В начале боги принесли в жертву человека; когда он был заклан, ритуальная сила, какую он имел, его покинула; она вошла в коня; они заклали коня; когда он был заклан, ритуальная сила, какую он имел, его покинула; она вошла в корову, они заклали корову; когда она была заклана, ритуальная сила, какую она имела, ее покинула и вошла в овцу, они заклали овцу когда она была заклана, ритуальная сила, какую она имела, ее покинула и вошла в козла. Они заклали коала. Когда он был заклан, ритуальная сила, какую он имел, вошла в землю; они начали копать, чтобы ее найти, и нашли: это был рис и ячмень. Поэтому и в наши дни [рис и ячмень] получают, копая землю.[115]
Дюркгейм утверждает, что общество едино и что его единство в первую очередь религиозно. Это утверждение не следует считать ни трюизмом, ни логическим кругом. Речь идет не о том, чтобы растворять религию в социальности или наоборот. Дюркгейм угадал, что тем, что они есть в культурном плане, люди обязаны воспитательному принципу, заключенному в религии.
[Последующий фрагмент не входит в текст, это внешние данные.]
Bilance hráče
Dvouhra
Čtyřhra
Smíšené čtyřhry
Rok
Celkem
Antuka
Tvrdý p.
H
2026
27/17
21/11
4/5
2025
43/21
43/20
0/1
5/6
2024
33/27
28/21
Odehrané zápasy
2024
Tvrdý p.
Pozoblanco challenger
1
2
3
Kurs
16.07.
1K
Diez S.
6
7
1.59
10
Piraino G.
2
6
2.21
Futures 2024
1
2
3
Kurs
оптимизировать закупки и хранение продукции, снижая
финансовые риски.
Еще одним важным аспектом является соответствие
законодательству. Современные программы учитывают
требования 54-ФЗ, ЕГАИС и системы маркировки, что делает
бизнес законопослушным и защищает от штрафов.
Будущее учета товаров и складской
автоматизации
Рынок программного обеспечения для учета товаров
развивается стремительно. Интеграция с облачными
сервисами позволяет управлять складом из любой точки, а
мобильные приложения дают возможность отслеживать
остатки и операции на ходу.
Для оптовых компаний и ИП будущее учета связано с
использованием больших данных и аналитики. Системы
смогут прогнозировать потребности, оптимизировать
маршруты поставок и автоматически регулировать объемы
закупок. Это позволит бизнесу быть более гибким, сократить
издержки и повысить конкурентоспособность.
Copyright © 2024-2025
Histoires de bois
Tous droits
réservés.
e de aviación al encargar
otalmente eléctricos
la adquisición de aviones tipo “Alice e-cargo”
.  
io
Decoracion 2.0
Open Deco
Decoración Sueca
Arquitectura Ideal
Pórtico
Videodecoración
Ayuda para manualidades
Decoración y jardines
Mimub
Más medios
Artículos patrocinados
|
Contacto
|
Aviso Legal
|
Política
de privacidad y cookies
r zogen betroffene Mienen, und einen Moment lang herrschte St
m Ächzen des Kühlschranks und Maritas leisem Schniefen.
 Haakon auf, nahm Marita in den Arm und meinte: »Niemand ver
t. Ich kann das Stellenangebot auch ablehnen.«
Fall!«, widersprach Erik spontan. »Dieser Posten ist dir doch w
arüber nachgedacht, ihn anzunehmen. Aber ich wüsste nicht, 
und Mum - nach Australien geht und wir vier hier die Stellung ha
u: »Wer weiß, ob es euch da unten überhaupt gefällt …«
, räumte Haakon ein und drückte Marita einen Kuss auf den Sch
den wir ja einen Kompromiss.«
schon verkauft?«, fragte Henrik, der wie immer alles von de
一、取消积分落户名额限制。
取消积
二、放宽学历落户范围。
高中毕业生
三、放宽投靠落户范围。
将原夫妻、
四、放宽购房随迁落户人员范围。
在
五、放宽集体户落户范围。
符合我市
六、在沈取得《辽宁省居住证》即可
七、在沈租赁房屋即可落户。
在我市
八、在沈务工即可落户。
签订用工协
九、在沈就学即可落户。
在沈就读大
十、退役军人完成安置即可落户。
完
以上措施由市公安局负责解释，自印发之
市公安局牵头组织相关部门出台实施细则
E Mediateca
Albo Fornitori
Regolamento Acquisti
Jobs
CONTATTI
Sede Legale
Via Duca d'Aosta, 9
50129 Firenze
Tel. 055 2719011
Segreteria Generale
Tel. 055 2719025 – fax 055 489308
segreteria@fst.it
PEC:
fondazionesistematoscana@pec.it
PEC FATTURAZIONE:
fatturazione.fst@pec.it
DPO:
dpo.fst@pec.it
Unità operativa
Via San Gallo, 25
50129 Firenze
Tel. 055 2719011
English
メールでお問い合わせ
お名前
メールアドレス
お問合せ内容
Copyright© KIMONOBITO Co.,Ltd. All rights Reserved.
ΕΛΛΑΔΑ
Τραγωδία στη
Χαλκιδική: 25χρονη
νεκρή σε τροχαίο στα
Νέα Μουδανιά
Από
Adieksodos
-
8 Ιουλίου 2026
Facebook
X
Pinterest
Даже категории пространства и времени, говорит он, происходят из религии. Дюркгейм сам не знает, насколько он прав, потому что не видит, какую огромную преграду формированию человеческих обществ ставит насилие. Однако он учитывает эту невидимую для него преграду во многих отношениях точнее, чем какой-нибудь Гегель, про которого можно было бы подумать (ошибочно), что это он первым разглядел эту преграду.
Религия — это в первую очередь снятие огромной преграды, которую насилие ставит созданию любого человеческого общества. Человеческое общество начинается не со страха «раба» перед «господином»[116], но с религии, как понял Дюркгейм. Чтобы довести догадку Дюркгейма до конца, нужно понять, что религия есть не что иное, как жертва отпущения, учреждающая единство группы одновременно и против и вокруг этой жертвы. Лишь жертва отпущения может предоставить людям дифференцированное единство в тот момент, когда оно и необходимо, и самим людям недоступно, то есть внутри взаимного насилия, которое нельзя прекратить ни надежным его укрощением, ни подлинным примирением.
Роль жертвы отпущения можно, по нашему мнению, сделать предметом предельно конкретных проверок, даже в пространственном плане. Есть все основания полагать, что истина вписана в самую структуру общин, в центральные точки, от которых всё радиально расходится и которые почти всегда являются символическими местами коллективного единства, а древность этих мест у нас нет причин a priori ставить под сомнение, тем более что очень часто она подтверждается — по крайней мере, отчасти — археологическими раскопками.
В Греции такими местами служат могила какого-нибудь героя, omphalos, камень на агоре и наконец, главный символ полиса — общий очаг, Гестия. Луи Жерне посвятил этим символическим местам работу, которую, по моему мнению, на фоне предыдущих разборов невозможно читать, не приходя к выводу, что все они (эти места) обозначают то самое место, где погибла или будто бы погибла жертва отпущения.
Связанные с этими местами традиции, присвоенные им функции ритуального происхождения на каждом шагу подтверждают гипотезу, помещающую в начале полиса священный суд Линча. Речь может идти, например, и об особо прозрачных жертвенных формах, таких, как Буфонии, несколько раз уже упоминавшиеся, и об оставлении [в этих местах] преступников, и о других типах наказания, напоминающих фармака… Вполне вероятно, что изыскания, прямо опирающиеся на гипотезу о жертве отпущения, откроют еще более поразительные факты.